El sonido de las campanas era atronador, sobresaltó
a media población al dar las doce del mediodía. El mecanismo del campanario no
era automático como en las demás ciudades, se había conservado el modelo
original. La campanera, nombre por el que se conocía a la señora que hacía
sonar la campana de más de novecientos kilos de hierro, era una mujer de gran
tallaje, de cintura como tres hombres y de brazos que serían la envidia de la
mitad de marineros del planeta, hacía sonar las horas atizando la campana con
una gran maza de madera maciza de peso considerable. En su haber había doce
modelos de maza distintos, uno para cada hora, doce sonidos. El estallido del
golpeo hacía temblar a la campanera de pies a cabeza. Usaba tapones para los
oídos y aún así había perdido parte de audición lo que la condicionaba a la
hora de hablar, tenía una forma peculiar de pronunciar algunas palabras. Vivía
en la torre del campanario, un lugar estrecho para su tamaño, pero acogedor
como el que más. Una cama, un pequeño armario con doce uniformes de doce
colores distintos. Cada hora un color, un sonido.
No disponía de cocina y comía en el
restaurante de la calle Mondadientes, el menú del día, tres euros con noventa,
patatas cocidas con pollo a la naranja y de postre, fruta, a elegir entre
manzanas o peras. Cada semana cambiaban el postre.
Su baño consistía en un par de palanganas,
una jarra de agua que subía del pozo de la iglesia, y jabón casero. Como única
compañía, un gato, flacucho, despeinado,
con medio rabo y sordo del todo. Nació como cualquier otro gato, con cinco
hermanos que su madre los cambió de lugar al día siguiente de nacer. Orejas fue
abandonado por descuido. El segundo día después del nacimiento, a las doce en
punto de la noche, sonó la campana, con sus doce martillazos. Quedó sordo. La Campanera lo encontró
gracias a sus maullidos y apiadándose de el, lo adoptó. Una mujer muy grande,
con un corazón muy grande.
Ya hemos conocido un poco
mejor a la habitante del campanario y su peculiar cometido diario. Poca gente
sería capaz de llevar a cabo ese trabajo. Mariela, que así se llama la campanera,
pero que nadie del pueblo lo sabe, trabaja en el campanario desde bien pequeña,
se podría decir que era un legado familiar y como tal ella lo realiza con un
empeño difícil de igualar. Desde la muerte de su padre ella a sido la encargada
de hacer sonar cada hora como es debido, con gracia y sobre todo con fuerza. A
nuestra Mariela lo único que le preocupa es el funcionamiento exacto y puntual
del campanario. Pero hay algo que también le preocupa, y es que pasará cuando
ella ya no pueda hacerse cargo de este trabajo. Es lo único que la atormenta, y
es algo que cuando pueda y piensa solucionarlo.
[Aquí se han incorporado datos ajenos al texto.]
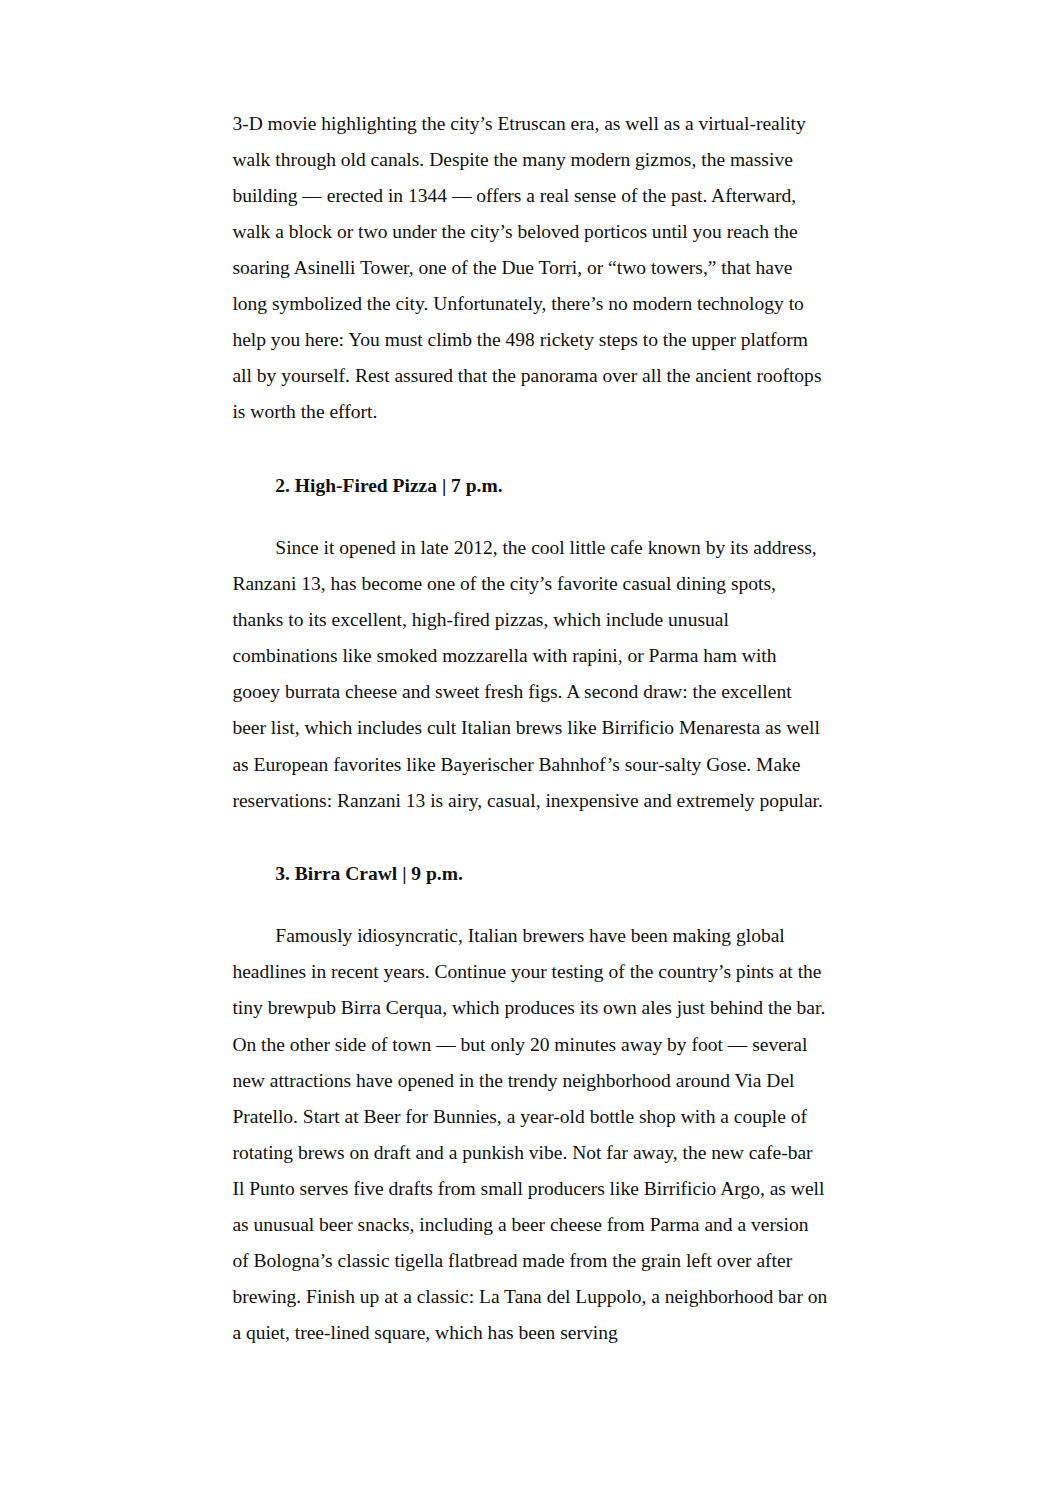3-D movie highlighting the city’s Etruscan era, as well as a virtual-reality walk through old canals. Despite the many modern gizmos, the massive building — erected in 1344 — offers a real sense of the past. Afterward, walk a block or two under the city’s beloved porticos until you reach the soaring Asinelli Tower, one of the Due Torri, or “two towers,” that have long symbolized the city. Unfortunately, there’s no modern technology to help you here: You must climb the 498 rickety steps to the upper platform all by yourself. Rest assured that the panorama over all the ancient rooftops is worth the effort.
2. High-Fired Pizza | 7 p.m.
Since it opened in late 2012, the cool little cafe known by its address, Ranzani 13, has become one of the city’s favorite casual dining spots, thanks to its excellent, high-fired pizzas, which include unusual combinations like smoked mozzarella with rapini, or Parma ham with gooey burrata cheese and sweet fresh figs. A second draw: the excellent beer list, which includes cult Italian brews like Birrificio Menaresta as well as European favorites like Bayerischer Bahnhof’s sour-salty Gose. Make reservations: Ranzani 13 is airy, casual, inexpensive and extremely popular.
3. Birra Crawl | 9 p.m.
Famously idiosyncratic, Italian brewers have been making global headlines in recent years. Continue your testing of the country’s pints at the tiny brewpub Birra Cerqua, which produces its own ales just behind the bar. On the other side of town — but only 20 minutes away by foot — several new attractions have opened in the trendy neighborhood around Via Del Pratello. Start at Beer for Bunnies, a year-old bottle shop with a couple of rotating brews on draft and a punkish vibe. Not far away, the new cafe-bar Il Punto serves five drafts from small producers like Birrificio Argo, as well as unusual beer snacks, including a beer cheese from Parma and a version of Bologna’s classic tigella flatbread made from the grain left over after brewing. Finish up at a classic: La Tana del Luppolo, a neighborhood bar on a quiet, tree-lined square, which has been serving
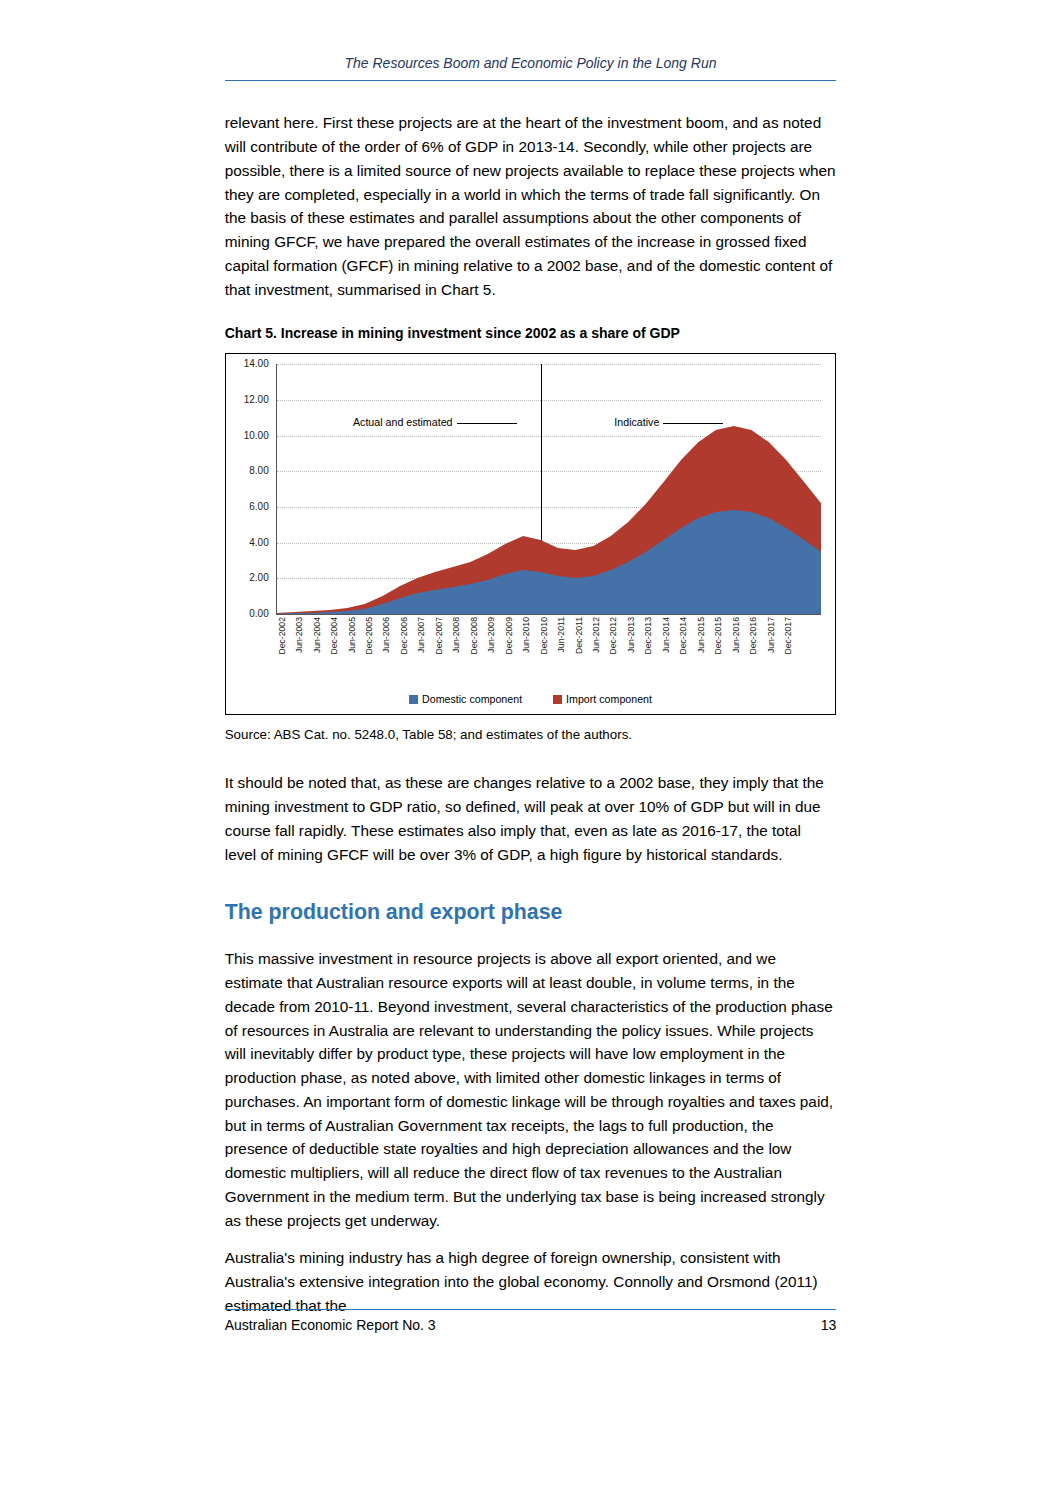The Resources Boom and Economic Policy in the Long Run
relevant here. First these projects are at the heart of the investment boom, and as noted will contribute of the order of 6% of GDP in 2013-14. Secondly, while other projects are possible, there is a limited source of new projects available to replace these projects when they are completed, especially in a world in which the terms of trade fall significantly. On the basis of these estimates and parallel assumptions about the other components of mining GFCF, we have prepared the overall estimates of the increase in grossed fixed capital formation (GFCF) in mining relative to a 2002 base, and of the domestic content of that investment, summarised in Chart 5.
Chart 5. Increase in mining investment since 2002 as a share of GDP
14.00 12.00 10.00 8.00 6.00 4.00 2.00 0.00
Actual and estimated
Indicative
Dec-2002 Jun-2003 Jun-2004 Dec-2004 Jun-2005 Dec-2005 Jun-2006 Dec-2006 Jun-2007 Dec-2007 Jun-2008 Dec-2008 Jun-2009 Dec-2009 Jun-2010 Dec-2010 Jun-2011 Dec-2011 Jun-2012 Dec-2012 Jun-2013 Dec-2013 Jun-2014 Dec-2014 Jun-2015 Dec-2015 Jun-2016 Dec-2016 Jun-2017 Dec-2017
Domestic component Import component
Source: ABS Cat. no. 5248.0, Table 58; and estimates of the authors.
It should be noted that, as these are changes relative to a 2002 base, they imply that the mining investment to GDP ratio, so defined, will peak at over 10% of GDP but will in due course fall rapidly. These estimates also imply that, even as late as 2016-17, the total level of mining GFCF will be over 3% of GDP, a high figure by historical standards.
The production and export phase
This massive investment in resource projects is above all export oriented, and we estimate that Australian resource exports will at least double, in volume terms, in the decade from 2010-11. Beyond investment, several characteristics of the production phase of resources in Australia are relevant to understanding the policy issues. While projects will inevitably differ by product type, these projects will have low employment in the production phase, as noted above, with limited other domestic linkages in terms of purchases. An important form of domestic linkage will be through royalties and taxes paid, but in terms of Australian Government tax receipts, the lags to full production, the presence of deductible state royalties and high depreciation allowances and the low domestic multipliers, will all reduce the direct flow of tax revenues to the Australian Government in the medium term. But the underlying tax base is being increased strongly as these projects get underway.
Australia's mining industry has a high degree of foreign ownership, consistent with Australia's extensive integration into the global economy. Connolly and Orsmond (2011) estimated that the
Australian Economic Report No. 3 13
Con un esfuerzo grande como
toda ella, Mariela ha dado seis veces a la campana con el mazo adecuado. Los
tapones hacen lo justo para que no se quede sorda del todo. Max, el gato, la
mira, y se pude adivinar una sonrisa gatuna de satisfacción en su peludo
rostro. La campanera, ahora que tiene un rato libre vemos que baja las
escaleras y se dirige al restaurante que queda a la izquierda del campanario.
Calle Mondadientes, calle de bares y restaurantes.
Al otro lado de la ciudad ya
se va a despertar nuestro amigo, así que vayamos a ver que tal lleva ese dolor
de cabeza y ese golpe que de seguro le va a durar unos días más.